| Your instructions |
The data below needs to be returned exactly, line for line.

| Information provided |
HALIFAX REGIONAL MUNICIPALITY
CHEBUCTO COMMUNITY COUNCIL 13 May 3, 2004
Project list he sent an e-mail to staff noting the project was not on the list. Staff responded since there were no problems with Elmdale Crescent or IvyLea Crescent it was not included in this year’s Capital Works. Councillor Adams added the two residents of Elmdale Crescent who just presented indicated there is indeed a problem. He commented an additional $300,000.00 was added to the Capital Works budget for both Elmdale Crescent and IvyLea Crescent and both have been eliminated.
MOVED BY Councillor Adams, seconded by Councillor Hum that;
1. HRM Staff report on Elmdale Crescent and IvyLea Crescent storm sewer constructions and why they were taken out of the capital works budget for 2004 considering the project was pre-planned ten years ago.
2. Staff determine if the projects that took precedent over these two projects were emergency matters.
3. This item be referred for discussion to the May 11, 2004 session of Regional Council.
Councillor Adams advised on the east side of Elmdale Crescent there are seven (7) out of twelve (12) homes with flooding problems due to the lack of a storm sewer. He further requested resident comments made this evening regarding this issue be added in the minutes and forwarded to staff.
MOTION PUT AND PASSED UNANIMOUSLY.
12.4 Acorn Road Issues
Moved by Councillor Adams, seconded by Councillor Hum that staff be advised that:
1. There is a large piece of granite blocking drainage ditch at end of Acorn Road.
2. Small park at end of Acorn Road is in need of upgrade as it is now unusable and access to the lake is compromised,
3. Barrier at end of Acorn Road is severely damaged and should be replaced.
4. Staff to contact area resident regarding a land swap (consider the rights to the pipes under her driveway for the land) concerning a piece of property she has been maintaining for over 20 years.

| Result of the task |
HALIFAX REGIONAL MUNICIPALITY
CHEBUCTO COMMUNITY COUNCIL 13 May 3, 2004
Project list he sent an e-mail to staff noting the project was not on the list. Staff responded since there were no problems with Elmdale Crescent or IvyLea Crescent it was not included in this year’s Capital Works. Councillor Adams added the two residents of Elmdale Crescent who just presented indicated there is indeed a problem. He commented an additional $300,000.00 was added to the Capital Works budget for both Elmdale Crescent and IvyLea Crescent and both have been eliminated.
MOVED BY Councillor Adams, seconded by Councillor Hum that;
1. HRM Staff report on Elmdale Crescent and IvyLea Crescent storm sewer constructions and why they were taken out of the capital works budget for 2004 considering the project was pre-planned ten years ago.
2. Staff determine if the projects that took precedent over these two projects were emergency matters.
3. This item be referred for discussion to the May 11, 2004 session of Regional Council.
Councillor Adams advised on the east side of Elmdale Crescent there are seven (7) out of twelve (12) homes with flooding problems due to the lack of a storm sewer. He further requested resident comments made this evening regarding this issue be added in the minutes and forwarded to staff.
MOTION PUT AND PASSED UNANIMOUSLY.
12.4 Acorn Road Issues
Moved by Councillor Adams, seconded by Councillor Hum that staff be advised that:
1. There is a large piece of granite blocking drainage ditch at end of Acorn Road.
2. Small park at end of Acorn Road is in need of upgrade as it is now unusable and access to the lake is compromised,
3. Barrier at end of Acorn Road is severely damaged and should be replaced.
4. Staff to contact area resident regarding a land swap (consider the rights to the pipes under her driveway for the land) concerning a piece of property she has been maintaining for over 20 years.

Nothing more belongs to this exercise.